Regular Apologies, and Introducing Charge of Willful Neglect to the NHS

In what appears to be becoming a repeat event, Tony Spotiswood, the CEO of NHS Royal Bournemouth & Christchurch Foundation Trust has apologized to the family of a mistreated patient. Terminally ill with a pulmonary disorder, 85 year old Dorothy Simpson’s last act when left unattended was to telephone her son for help: he arrived less than half an hour later, to find that she had recently died. Warning alarms on her medical equipment had not alerted staff.

(Another apology may be forthcoming, this time regarding 79 year old June Brooke; against whom a DNR order was issued without consultation with her family.)

Some small consolation would be that her imminent death was inevitable because of her illness. A recent report by NHS Kidney Care suggested that one cause of avoidable death is lack of fluids during renal treatment, with anecdotal reports of desperate patients drinking water from vases. This might have included 22 year old diabetes insipidus sufferer, Kane Gorny who – when admitted to St. George’s Healthcare NHS Trust in London – telephoned 999 in desperation, only for officers to be turned-away by staff who insisted he was in a confused state.

Gorny was found to have died in 2009 as a result of gross failures which continued after the officers were turned away. Apologies have been issued.

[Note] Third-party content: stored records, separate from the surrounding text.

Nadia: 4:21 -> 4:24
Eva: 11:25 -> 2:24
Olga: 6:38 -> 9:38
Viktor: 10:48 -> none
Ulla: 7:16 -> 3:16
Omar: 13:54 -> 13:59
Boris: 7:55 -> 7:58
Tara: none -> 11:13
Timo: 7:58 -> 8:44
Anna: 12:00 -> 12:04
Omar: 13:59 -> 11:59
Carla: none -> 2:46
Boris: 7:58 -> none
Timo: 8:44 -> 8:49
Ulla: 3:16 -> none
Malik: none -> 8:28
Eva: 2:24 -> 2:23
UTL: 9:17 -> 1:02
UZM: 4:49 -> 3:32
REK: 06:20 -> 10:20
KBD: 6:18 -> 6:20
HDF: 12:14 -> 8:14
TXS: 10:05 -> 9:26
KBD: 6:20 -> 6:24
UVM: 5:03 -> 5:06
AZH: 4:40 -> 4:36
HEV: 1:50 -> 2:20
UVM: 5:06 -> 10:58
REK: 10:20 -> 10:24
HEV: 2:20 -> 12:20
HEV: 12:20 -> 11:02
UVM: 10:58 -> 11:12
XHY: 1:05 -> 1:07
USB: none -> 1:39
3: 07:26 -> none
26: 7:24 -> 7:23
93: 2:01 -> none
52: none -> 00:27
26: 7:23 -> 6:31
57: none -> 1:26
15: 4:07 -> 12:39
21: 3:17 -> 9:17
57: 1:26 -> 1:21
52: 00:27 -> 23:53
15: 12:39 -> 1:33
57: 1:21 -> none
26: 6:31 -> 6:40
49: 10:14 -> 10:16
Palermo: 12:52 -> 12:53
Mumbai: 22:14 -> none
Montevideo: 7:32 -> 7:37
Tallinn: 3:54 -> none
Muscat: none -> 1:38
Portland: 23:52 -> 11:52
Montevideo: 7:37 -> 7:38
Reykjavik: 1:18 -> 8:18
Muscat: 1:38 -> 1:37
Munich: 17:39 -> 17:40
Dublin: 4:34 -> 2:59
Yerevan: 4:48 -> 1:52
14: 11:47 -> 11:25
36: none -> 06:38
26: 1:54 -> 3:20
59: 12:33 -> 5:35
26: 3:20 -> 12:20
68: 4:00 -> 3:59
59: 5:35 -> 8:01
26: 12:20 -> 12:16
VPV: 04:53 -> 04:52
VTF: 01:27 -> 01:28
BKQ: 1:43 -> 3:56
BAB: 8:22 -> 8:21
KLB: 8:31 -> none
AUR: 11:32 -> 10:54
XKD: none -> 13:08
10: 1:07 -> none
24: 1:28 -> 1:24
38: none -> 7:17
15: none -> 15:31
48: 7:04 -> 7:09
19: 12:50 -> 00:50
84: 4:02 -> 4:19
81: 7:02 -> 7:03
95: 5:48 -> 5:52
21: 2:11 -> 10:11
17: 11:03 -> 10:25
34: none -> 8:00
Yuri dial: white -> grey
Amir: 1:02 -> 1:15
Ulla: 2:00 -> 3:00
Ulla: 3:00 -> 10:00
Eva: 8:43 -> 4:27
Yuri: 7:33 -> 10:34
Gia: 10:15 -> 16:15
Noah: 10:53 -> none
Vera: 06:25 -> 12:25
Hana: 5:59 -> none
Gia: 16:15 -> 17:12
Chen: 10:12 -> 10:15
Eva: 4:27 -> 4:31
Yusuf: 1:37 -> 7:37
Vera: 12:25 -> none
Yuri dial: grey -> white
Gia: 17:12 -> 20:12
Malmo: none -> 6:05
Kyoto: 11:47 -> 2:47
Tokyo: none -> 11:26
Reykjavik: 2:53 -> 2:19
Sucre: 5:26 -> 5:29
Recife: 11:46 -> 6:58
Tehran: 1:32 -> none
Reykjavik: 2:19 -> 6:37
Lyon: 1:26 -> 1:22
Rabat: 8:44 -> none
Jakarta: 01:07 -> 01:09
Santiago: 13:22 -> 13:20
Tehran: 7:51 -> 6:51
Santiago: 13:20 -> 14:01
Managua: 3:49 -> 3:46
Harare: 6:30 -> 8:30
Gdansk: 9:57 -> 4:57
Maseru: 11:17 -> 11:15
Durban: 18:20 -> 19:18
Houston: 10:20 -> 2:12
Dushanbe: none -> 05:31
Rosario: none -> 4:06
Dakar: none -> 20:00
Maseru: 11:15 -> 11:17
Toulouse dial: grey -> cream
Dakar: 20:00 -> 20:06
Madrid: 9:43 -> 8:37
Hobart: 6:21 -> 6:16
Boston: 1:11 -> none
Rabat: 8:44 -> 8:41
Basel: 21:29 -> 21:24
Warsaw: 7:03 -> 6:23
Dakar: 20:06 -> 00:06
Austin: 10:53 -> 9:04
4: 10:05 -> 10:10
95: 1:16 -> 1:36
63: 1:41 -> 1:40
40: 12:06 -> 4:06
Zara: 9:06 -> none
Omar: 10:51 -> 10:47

Aback this, Health Secretary, Jeremy Hunt has proposed plans to introduce a charge of willful negligence with sentences of between one and five years for NHS England staff – NHS Scotland will consider its own legislation – who fail to provide suitable care for patients. Although similar legislation exists already, cases actual prosecution of it have been scant; and the new proposals would introduce the means to remove indemnity from prosecutions for NHS Trusts whose management failed to monitor failing staff.

With cases like Simpson and Brooke’s – and definitely Gorny’s – in my mind, I have to admit being able to take only so far objections that this will instil a sense of fear in staff. Those medical staff who genuinely cared for patients would not, I suggest, be standing by if patients were abandoned to random chance of survival from otherwise treatable conditions. Where a climate of fear exists already, it is against those who do object: as Julie Bailey found out when she started campaigning against Mid Staffs NHS Trust.